Tolerance is a normal effect that occurs, and its presence does not necessarily mean a person is addicted to the medication. It simply means the body has grown accustomed to its presence. If a person who is suffering from chronic pain no longer feels relief from a medication, the prescribing physician should be consulted. In many instances, the physician will switch the individual to an alternative medication rather than simply increasing the dosage.

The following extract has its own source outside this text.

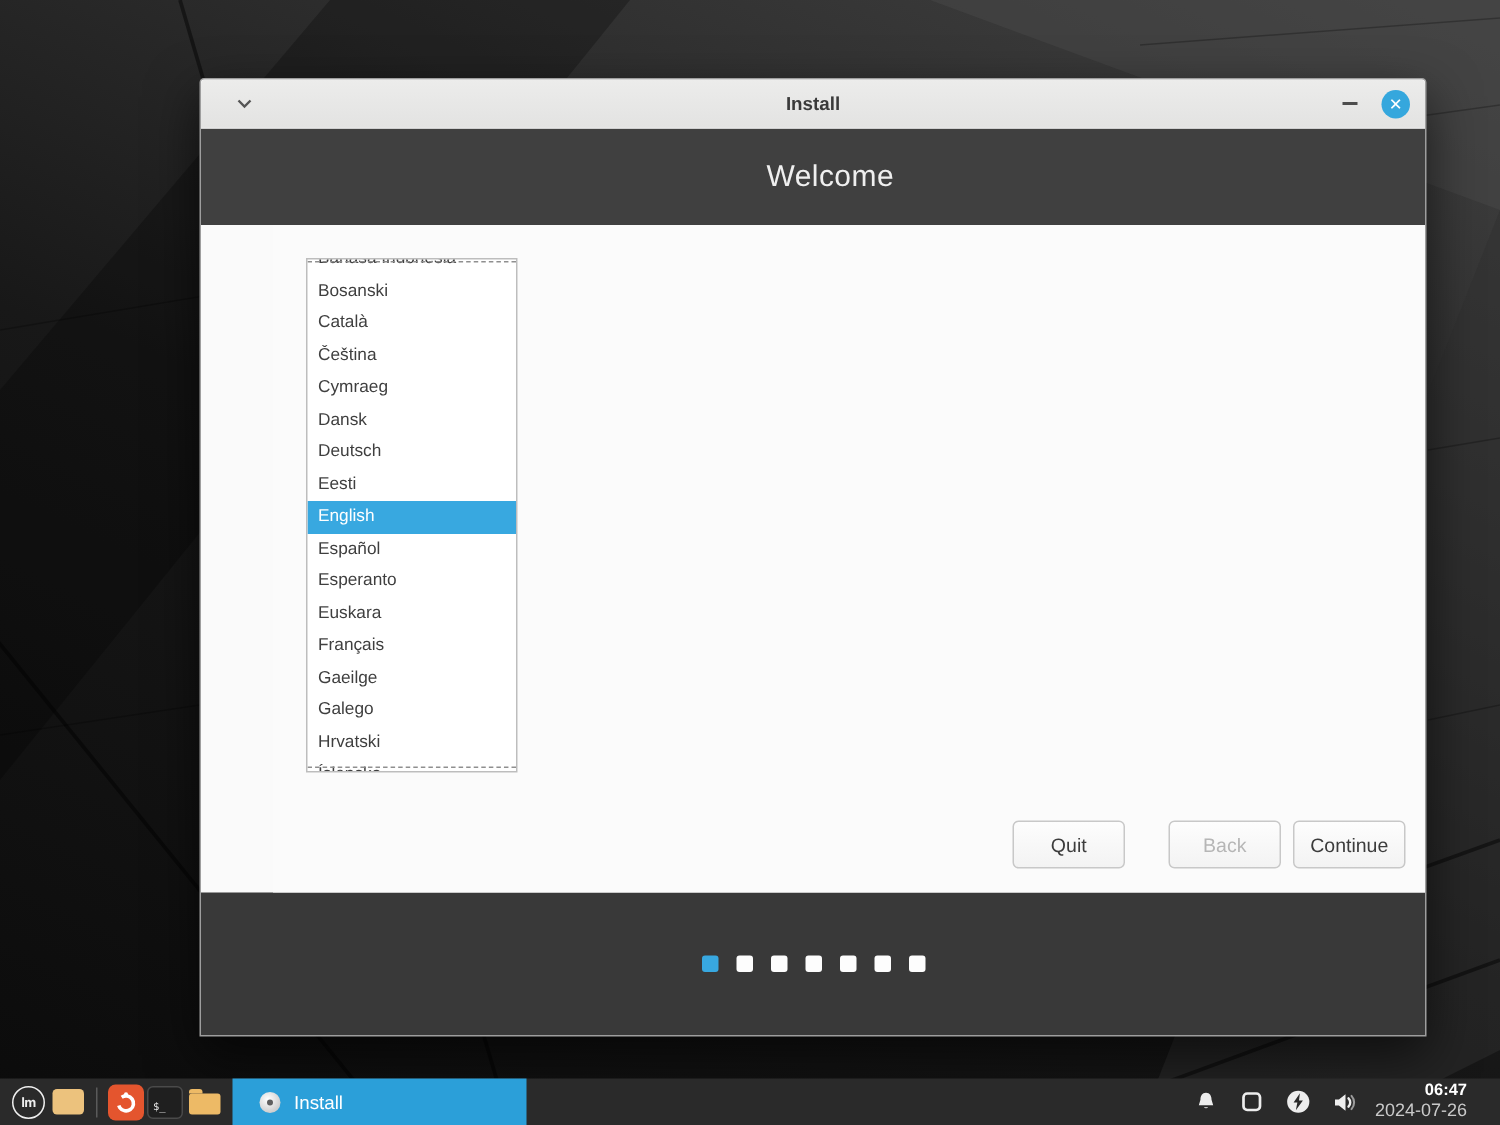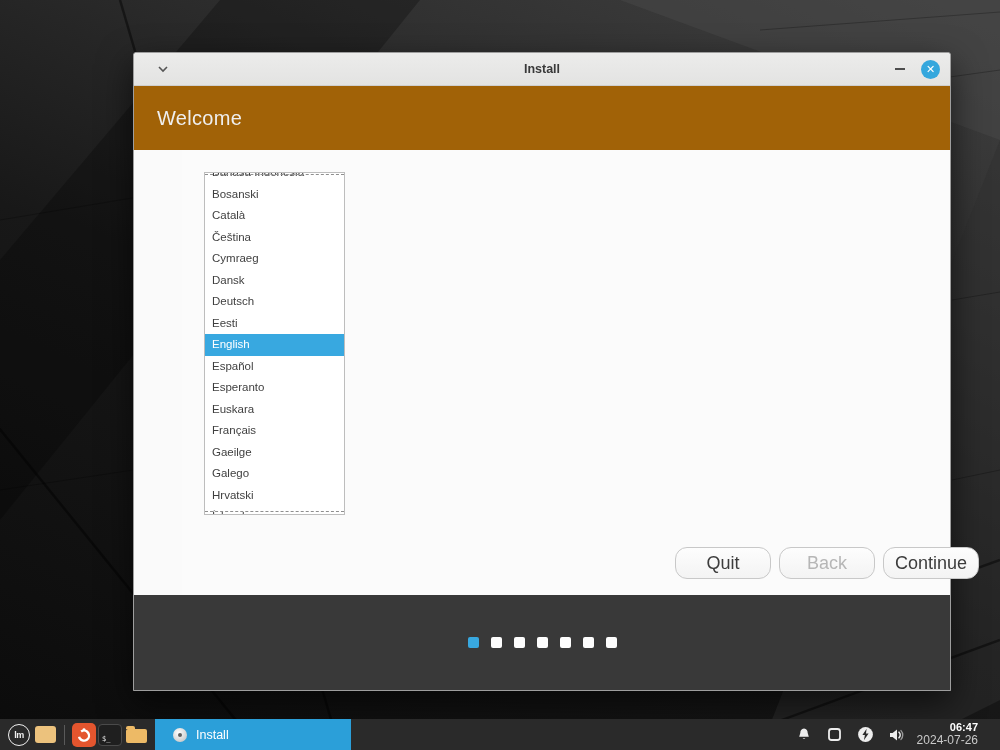"Welcome" .wheader { background: #a16207 -> #404040; justify-content: none -> center }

Other Treatments for Chronic Pain
Oftentimes, the best treatments for chronic pain focus on the mind as well as the body. Maintaining low levels of pain with pharmaceuticals can be a great short-term solution, but if it does not include mental and emotional support, the individual may suffer cravings for addictive substances and ultimately fall into addiction.
There are various non-medication methods for treating chronic pain. Some people feel some level of pain relief if they take up regular exercise, electrical stimulation, acupuncture, or relaxation techniques like deep breathing or meditation. For people whose chronic pain is triggered with mood issues like anxiety or depression, talk therapy and antidepressants could be very helpful. A combination of physical therapy and emotional support therapy, like individual therapy or group therapy, works for many people who wish to reduce or end use of opioid medications for their chronic pain condition, or for people who believe their use of pain medication might make their chronic pain worse.
Since many people who have been taking prescription painkillers for chronic pain have developed a physical dependence on the drugs, they should not attempt to simply stop taking the medications cold turkey on their own.
Medical detox can slowly taper individuals off the drugs and ensure their safety and comfort throughout the withdrawal process.
If addiction is an issue, medical detox should be followed with comprehensive addiction treatment.